> _Kutipan untuk dibaca_
-------------------------

Strateginya paling tidak semua isu yang ada harus dapat diselesaikan, sehingga bisnis penerbangan di Indonesia menjadi lebih kondusif
Dari bandar udaranya, masih belum jelas peran AP1 dan AP2 sebagai pengelola bandar udara, pemilik aset, dan pengatur lalu lintas udara di dalam bidang pengamanan dan keselamatan maupun di bidang bisnisnya, sehingga sulit dibandingkan dengan bandara udara di negara lain.
Strateginya lebih baik merger (bergabung) antara AP1 dan AP2 dapat dilaksanakan dan spin off (pemisahan) beberapa bandar udara.
Selama ini sudah ada maskapai ASEAN terbang ke (di antara lima bandar udara) di Indonesia, seperti Phillipine Airlines sudah ke Jakarta dan Denpasar, Royal Brunei ke Jakarta, Surabaya dan Denpasar, begitu juga Malaysia Airlines dan Singapore Airline. Apakah ini sebenernya sudah dilakukan Open Sky?

-------------------------

> _Baris yang diberikan_

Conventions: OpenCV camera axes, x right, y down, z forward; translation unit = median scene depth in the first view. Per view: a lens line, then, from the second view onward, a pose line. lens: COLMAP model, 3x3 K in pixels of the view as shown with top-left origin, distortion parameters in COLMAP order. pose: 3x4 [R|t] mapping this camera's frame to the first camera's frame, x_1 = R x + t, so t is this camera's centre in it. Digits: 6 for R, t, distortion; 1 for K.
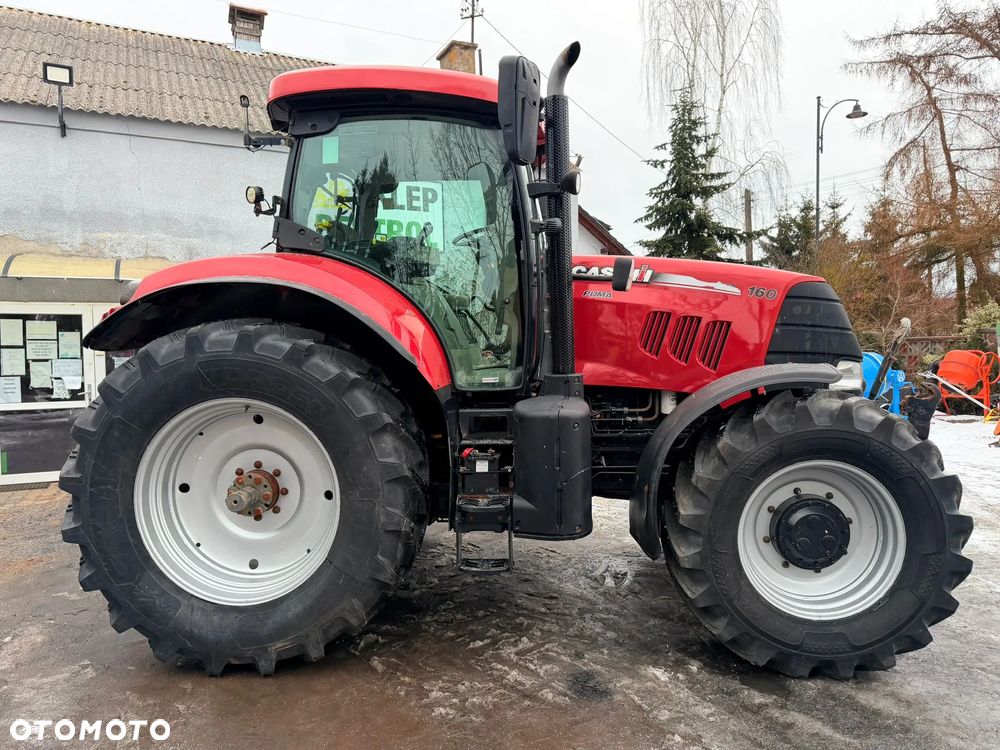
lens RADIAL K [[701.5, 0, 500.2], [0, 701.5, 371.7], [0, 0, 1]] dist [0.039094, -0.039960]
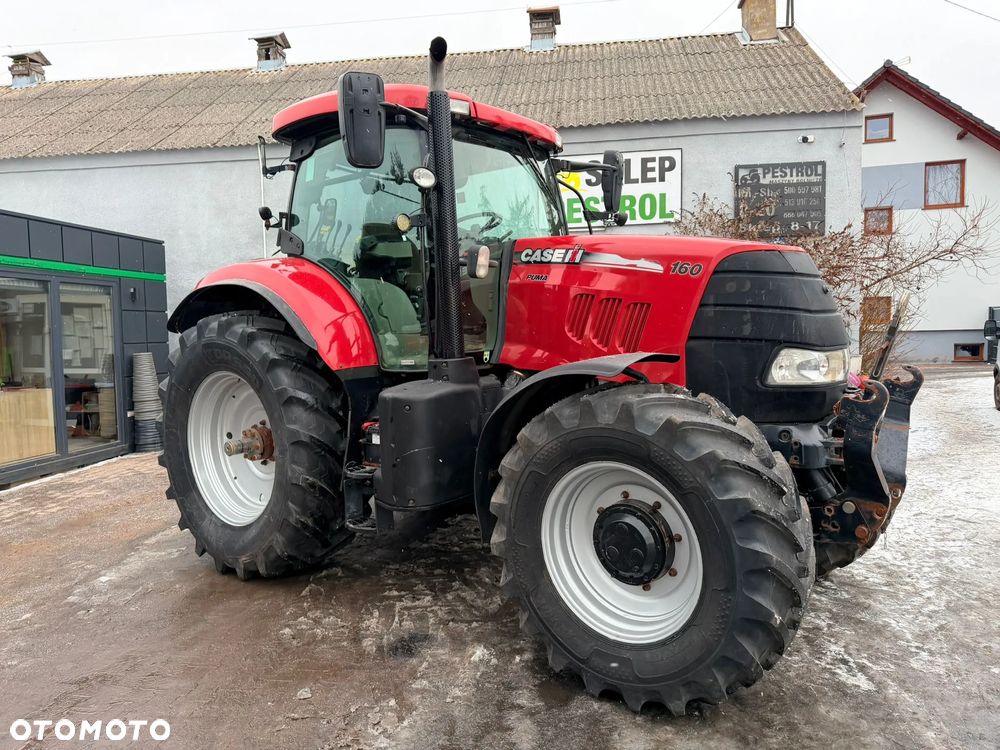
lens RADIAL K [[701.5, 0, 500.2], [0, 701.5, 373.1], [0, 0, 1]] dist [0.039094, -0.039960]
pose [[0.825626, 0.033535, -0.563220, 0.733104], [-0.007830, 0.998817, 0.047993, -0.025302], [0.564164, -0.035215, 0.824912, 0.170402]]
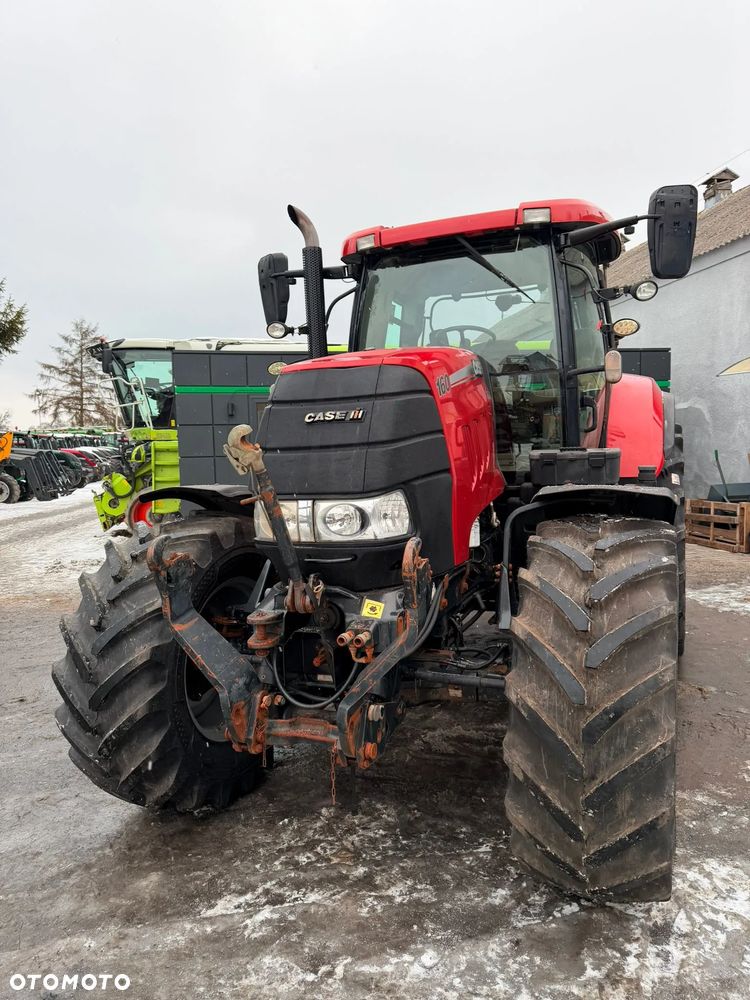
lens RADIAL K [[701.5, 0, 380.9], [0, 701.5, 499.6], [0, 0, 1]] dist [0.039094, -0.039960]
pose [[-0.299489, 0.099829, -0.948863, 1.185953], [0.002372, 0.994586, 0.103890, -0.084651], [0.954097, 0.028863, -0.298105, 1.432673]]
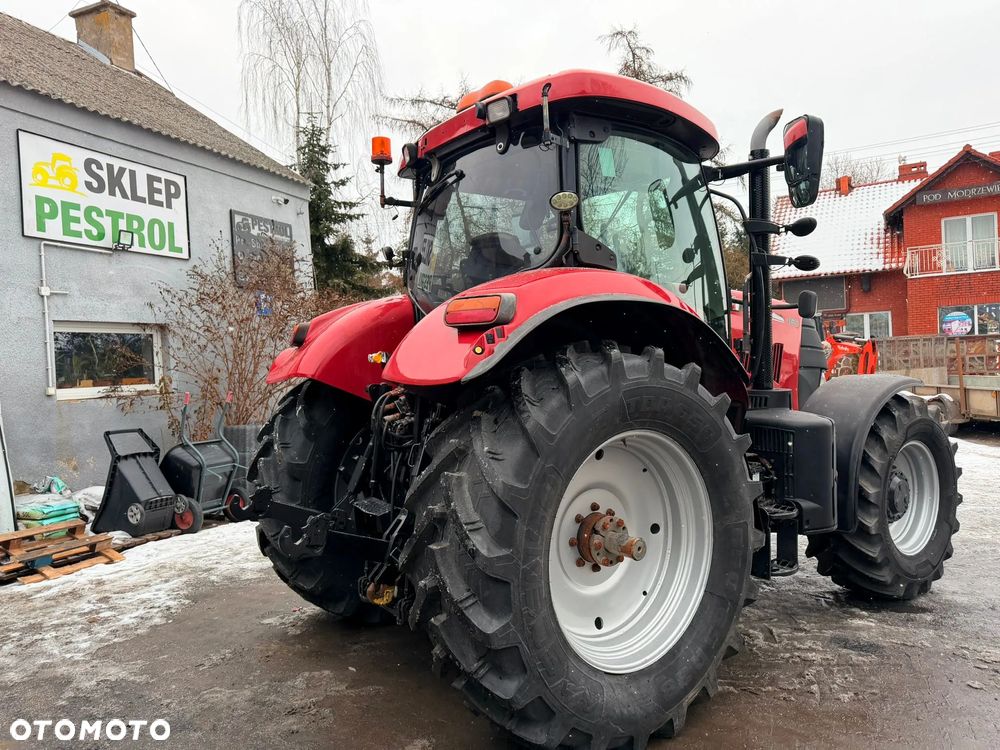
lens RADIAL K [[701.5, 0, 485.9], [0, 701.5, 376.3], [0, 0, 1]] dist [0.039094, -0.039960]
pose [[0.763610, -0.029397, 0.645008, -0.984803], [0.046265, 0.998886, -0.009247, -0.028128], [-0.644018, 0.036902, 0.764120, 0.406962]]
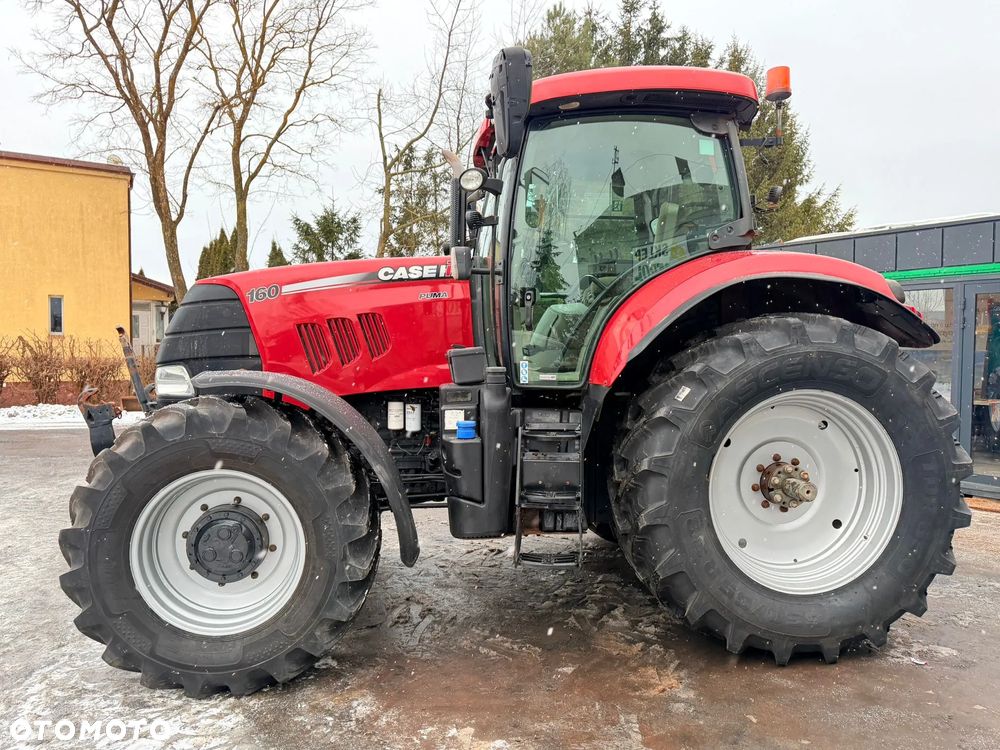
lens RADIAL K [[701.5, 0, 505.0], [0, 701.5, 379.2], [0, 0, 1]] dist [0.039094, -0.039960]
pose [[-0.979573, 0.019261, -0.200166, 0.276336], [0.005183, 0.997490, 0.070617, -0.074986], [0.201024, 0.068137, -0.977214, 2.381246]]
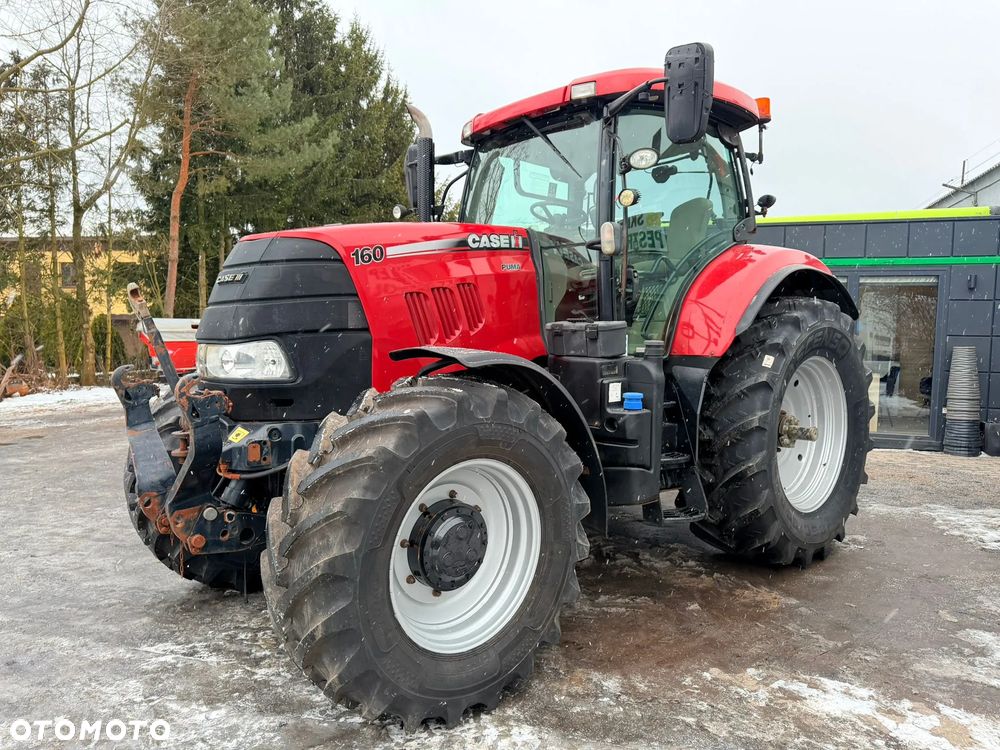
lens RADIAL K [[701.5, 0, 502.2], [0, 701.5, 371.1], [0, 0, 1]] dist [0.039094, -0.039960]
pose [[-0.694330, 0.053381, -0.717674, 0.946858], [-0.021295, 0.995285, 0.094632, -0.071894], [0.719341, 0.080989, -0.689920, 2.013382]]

-------------------------

> _Kerjakan yang berikut_
(a) Tentukan apakah setiap pernyataan berikut sesuai dengan kutipan tentang bisnis penerbangan di Indonesia. Jawab ya atau tidak, lalu kutip kata-kata penentunya dari kutipan itu. (i) Merger antara AP1 dan AP2 disebut sebagai strategi yang lebih baik. (ii) Royal Brunei terbang ke Medan. (iii) Phillipine Airlines sudah terbang ke Jakarta dan Denpasar.
(b) Sunting baris data mulai dari baris pertamanya sampai baris yang memuat "376.3], [0, 0, 1]] dist [0.039094, -0.039960]", termasuk baris itu. Ganti "median" dengan "mean", biarkan selebihnya tetap, dan jangan sertakan gambar dalam jawaban.
Teks dan baris data di atas berasal dari sumber yang berbeda.

> _Jawaban tiap tugas_
(a)
(i) Ya: "Strateginya lebih baik merger (bergabung) antara AP1 dan AP2 dapat dilaksanakan"
(ii) Tidak: "Royal Brunei ke Jakarta, Surabaya dan Denpasar"
(iii) Ya: "Phillipine Airlines sudah ke Jakarta dan Denpasar"

(b)
Conventions: OpenCV camera axes, x right, y down, z forward; translation unit = mean scene depth in the first view. Per view: a lens line, then, from the second view onward, a pose line. lens: COLMAP model, 3x3 K in pixels of the view as shown with top-left origin, distortion parameters in COLMAP order. pose: 3x4 [R|t] mapping this camera's frame to the first camera's frame, x_1 = R x + t, so t is this camera's centre in it. Digits: 6 for R, t, distortion; 1 for K.
lens RADIAL K [[701.5, 0, 500.2], [0, 701.5, 371.7], [0, 0, 1]] dist [0.039094, -0.039960]
lens RADIAL K [[701.5, 0, 500.2], [0, 701.5, 373.1], [0, 0, 1]] dist [0.039094, -0.039960]
pose [[0.825626, 0.033535, -0.563220, 0.733104], [-0.007830, 0.998817, 0.047993, -0.025302], [0.564164, -0.035215, 0.824912, 0.170402]]
lens RADIAL K [[701.5, 0, 380.9], [0, 701.5, 499.6], [0, 0, 1]] dist [0.039094, -0.039960]
pose [[-0.299489, 0.099829, -0.948863, 1.185953], [0.002372, 0.994586, 0.103890, -0.084651], [0.954097, 0.028863, -0.298105, 1.432673]]
lens RADIAL K [[701.5, 0, 485.9], [0, 701.5, 376.3], [0, 0, 1]] dist [0.039094, -0.039960]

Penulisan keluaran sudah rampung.